The limitations of the study included cross-sectional nature of the study, low sample size, lack of assessing the amount of tea intake, lack of adjustment for effects of inflammatory factors on ferritin level, possibility of recall bias in completing the FFQs, implementation of the study only on reproductive-age women and lack of a proper software to analyze Iranian food intake. Moreover, validity and reliability of the FFQ in this study have been proved only in Tehran.[4344]

Therefore, it is recommended to evaluate these findings in larger epidemiological studies, in men, menopausal women and other age groups as well.

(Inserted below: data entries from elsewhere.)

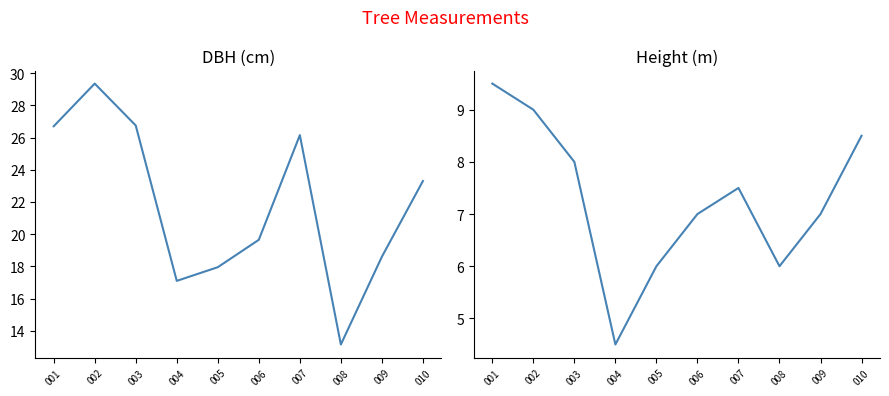

How many distinct data groups are displayed?

2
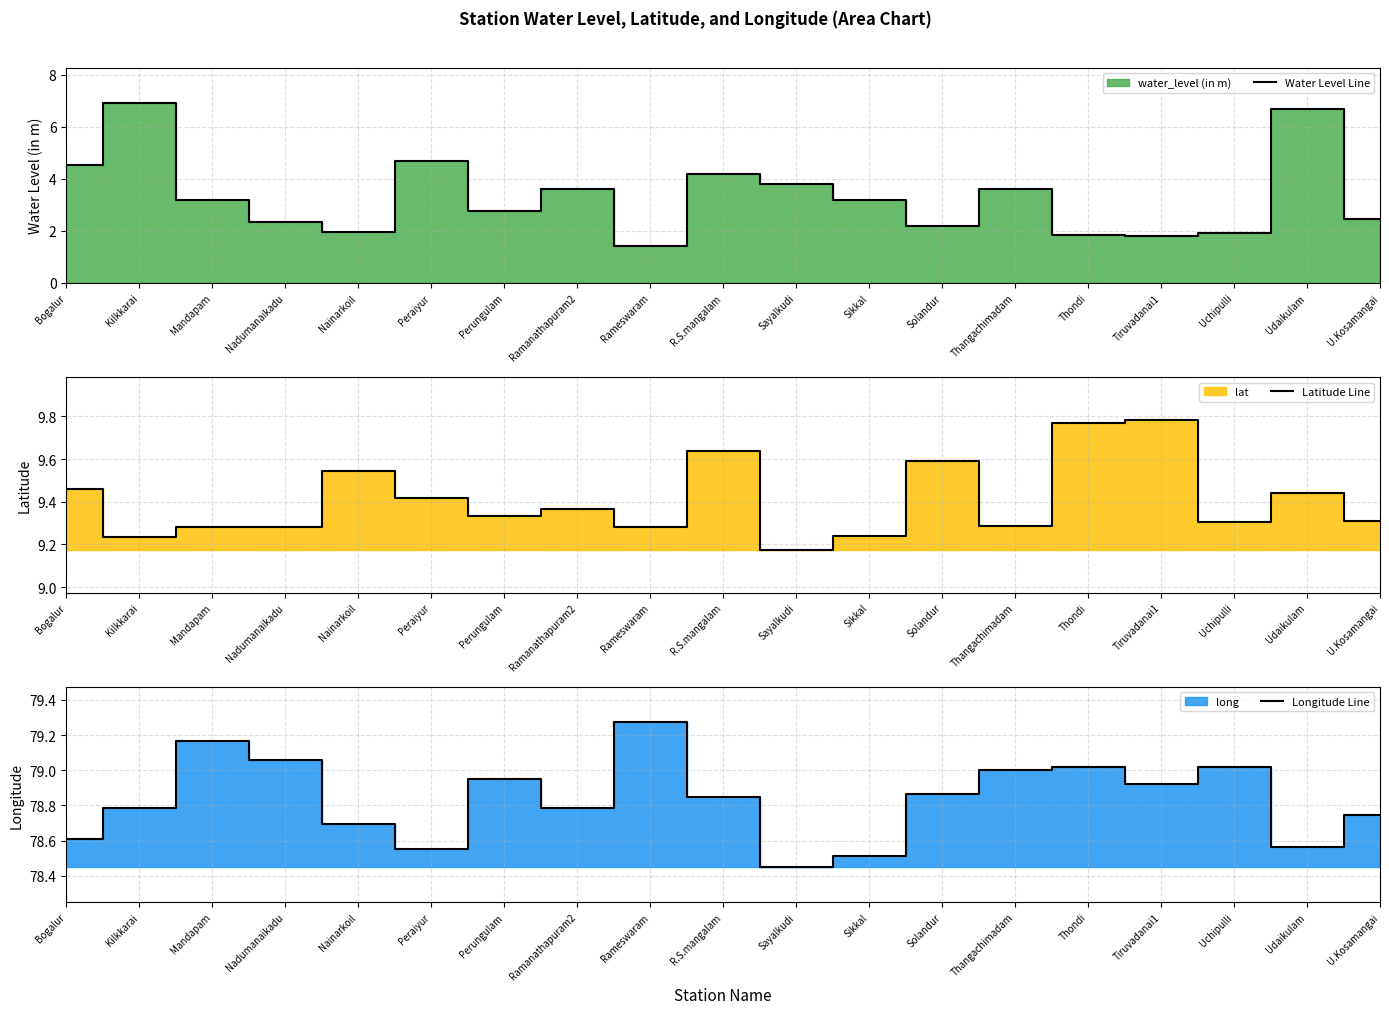

Which series has the largest total across all categories?

Longitude Line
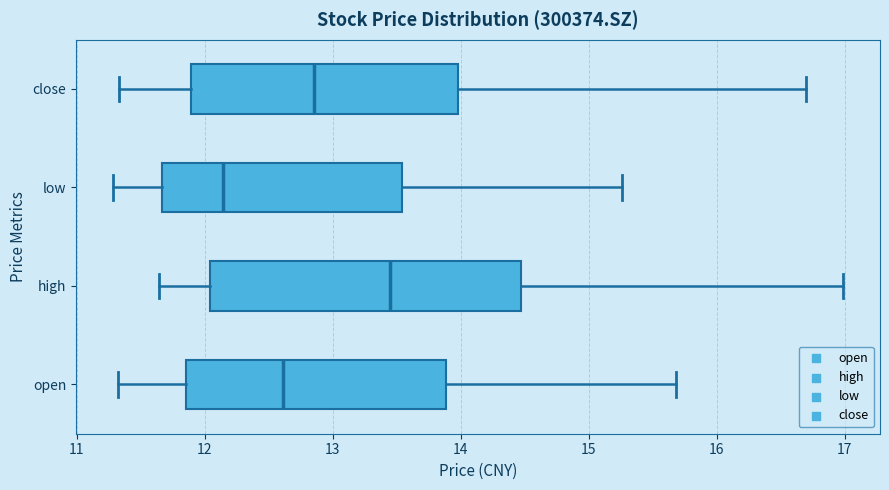

Comparing the boxes themselves (not the whiskers), which one is the widest?

high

The level of α-1 acid glycoprotein should also be measured to adjust inflammation effect on ferritin levels. The light subunit of ferritin (l-ferritin), which is more sensitive to body's iron level, should also be measured.

In conclusion, serum ferritin level was directly correlated with concentration of FBS. Although the findings of this study indicated lack of a significant correlation between iron store and dietary iron intake with components of lipid parameters and insulin, implementation of larger epidemiological studies in men, menopausal women, and other age groups is recommended to confirm or reject the findings of the present study.